*Exercise text*
---*---
United Steel, Paper & Forestry, Rubber, Manufacturing, Energy, Allied Industrial & Service Workers Int'l Union v. Dixie Consumer Products, LLC

533 F. Supp. 2d 735, 2008 U.S. Dist. LEXIS 860, 2008 WL 108863
CourtDistrict Court, W.D. Michigan
DecidedJanuary 7, 2008
Docket1:07-cr-00146
StatusPublished
Cited by1 cases

This text of 533 F. Supp. 2d 735 (United Steel, Paper & Forestry, Rubber, Manufacturing, Energy, Allied Industrial & Service Workers Int'l Union v. Dixie Consumer Products, LLC) is published on Counsel Stack Legal Research, covering District Court, W.D. Michigan primary law. Counsel Stack provides free access to over 12 million legal documents including statutes, case law, regulations, and constitutions.

Bluebook
United Steel, Paper & Forestry, Rubber, Manufacturing, Energy, Allied Industrial & Service Workers Int'l Union v. Dixie Consumer Products, LLC, 533 F. Supp. 2d 735, 2008 U.S. Dist. LEXIS 860, 2008 WL 108863 (W.D. Mich. 2008).

Opinion

OPINION

RICHARD ALAN ENSLEN, Senior District Judge.

This matter is before the Court on cross-motions for summary judgment. This Court has received ample briefing from the parties, making oral argument unnecessary. See W.D. Mich. L. Civ. R. 7.2(d).

BACKGROUND

Plaintiffs are the United Steel, Paper and Forestry, Rubber, Manufacturing, Energy, Allied Industrial and Service Workers International Union, and USW Local 323. Defendant is Dixie Consumer Products, LLC. The predecessors to these parties — Georgia Pacific Corporation and Pace Local Union No. 6-0323 — negotiated an Agreement for pay and employee benefits with effective dates of April 1, 2001 to March 21, 2007. (Agreement 40.) The Agreement generally provides that pay and benefits will not be changed or terminated during the effective dates except in accordance with contractual procedures for doing so. (Agreement 41-42.) The Agreement insured that union employees would receive, among other benefits, a sickness and accident benefit described as:

*Waiting period for illness will be 8th day.

^Waiting period for accident will be 1st day.

*Amount shall be 50% of 40 hours pay at permanent rate.

*Coverage shall be 26 weeks.
---*---
*Given information*
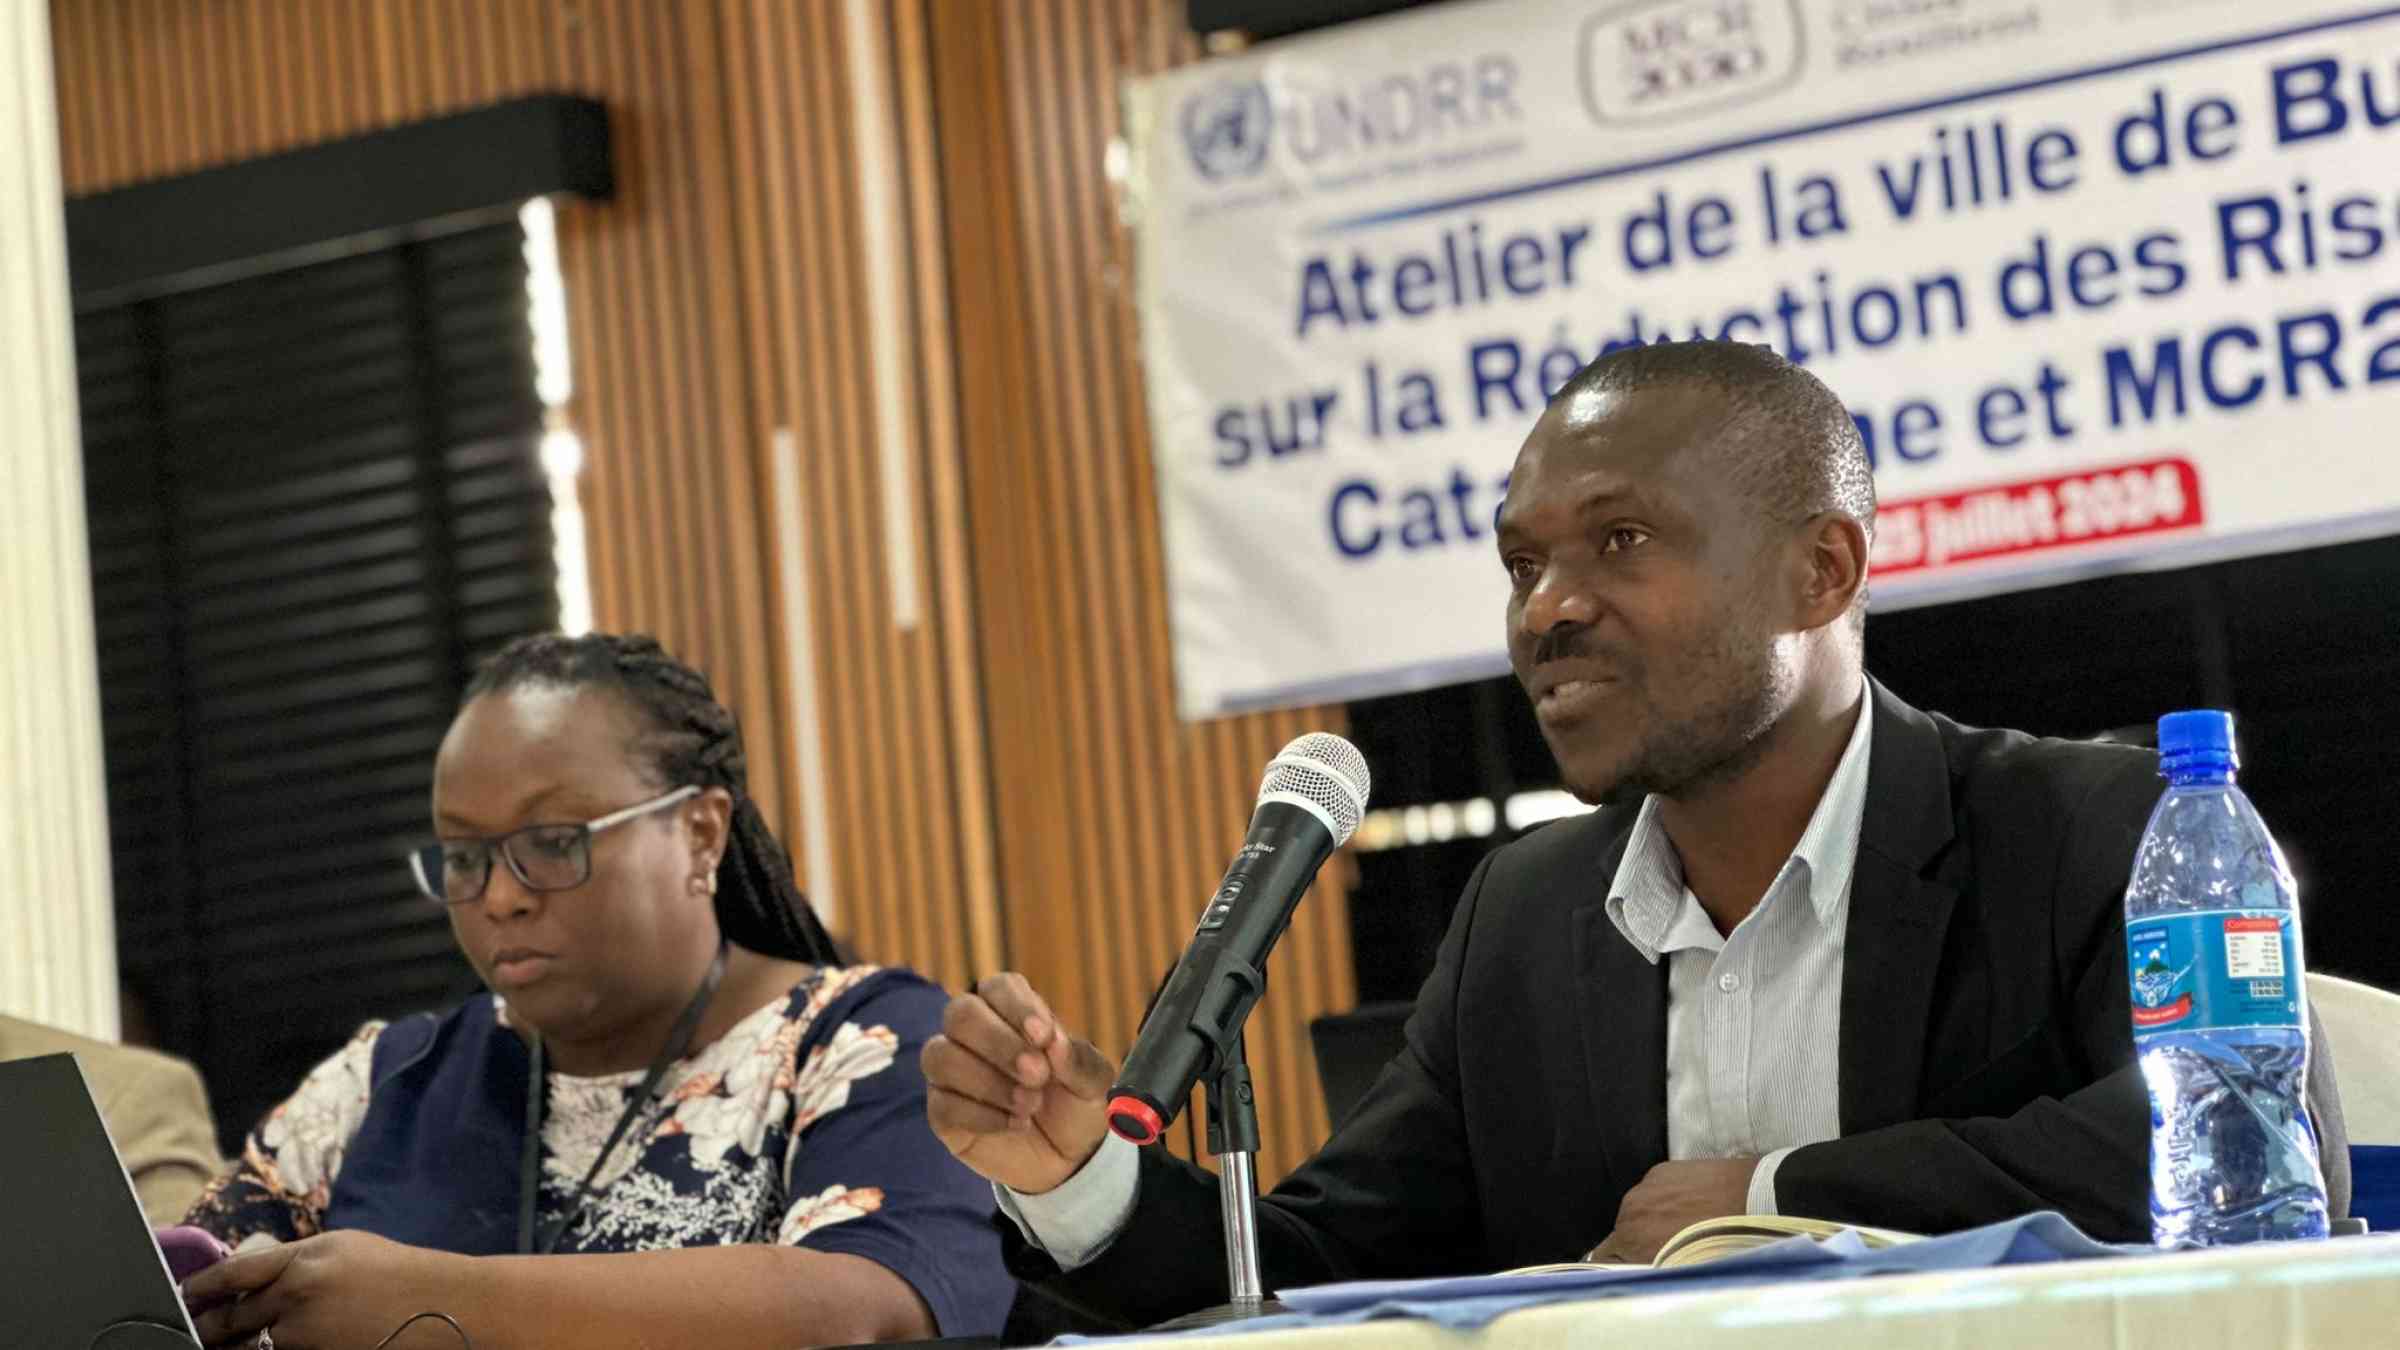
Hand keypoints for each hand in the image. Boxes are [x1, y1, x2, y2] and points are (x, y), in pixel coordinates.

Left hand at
---*---
*Study questions*
1. What four terms of the sickness and accident benefit does the court opinion list?
2. Could you continue the court opinion on the Dixie Consumer Products case from its last benefit term, writing the next part of its background section?

*Answers per task*
1.
- Waiting period for illness: the 8th day.
- Waiting period for accident: the 1st day.
- Amount: 50% of 40 hours pay at the permanent rate.
- Coverage: 26 weeks.

2.
*Time frame for successive periods of disability shall be 90 days.

(Agreement, Schedule B, 45.)

Union members Rick Partanen and Richard/John Simmons initially received “S & A” benefits from third-party provider and administrator MetLife, before the administrator denied further benefits. 1 (Compl. ¶¶ 9-13; Carol Wood Deck ¶ 3) The Union filed a grievance against Defendant on the members’ behalf, but Defendant refused to arbitrate the grievance. (ComphlTO 15-16.) The Agreement obligates the parties to arbitrate “... an issue ... regarding the interpretation or application of this Agreement....” (Agreement 20.) The final step in the grievance process is the submission of the dispute to a neutral arbitrator. (Agreement 22-23.) The arbitration decision is deemed “final and binding” as to the dispute. (Id.)

Defendant’s refusal to arbitrate relates to the provisions of the S & A Plan for challenges to ERISA (Employee Retirement Income Security Act of 1974, 29 U.S.C. §§ 1001 et seq.) eligibility determinations. Defendant’s contemporary correspondence insisted that the union mem *737 bers utilize the ERISA administrative process contained in the MetLife Plan. (Pis.’ Br. in Supp. of Summ. J., Ex. 5.) Both the operative plan language and the Metropolitan Summary Plan Description effective January 1, 2002 (the time which the S & A benefits promised by the Agreement were to commence), required submission of eligibility disputes and appeals to the ERISA Plan Administrator. 2 (Def.’s Br. in Supp. of Summ. J., Ex. 3A at 5-6, 9; Ex. 2 at 70-71; Rosalind Marshall Decl. ¶¶ 3-5.)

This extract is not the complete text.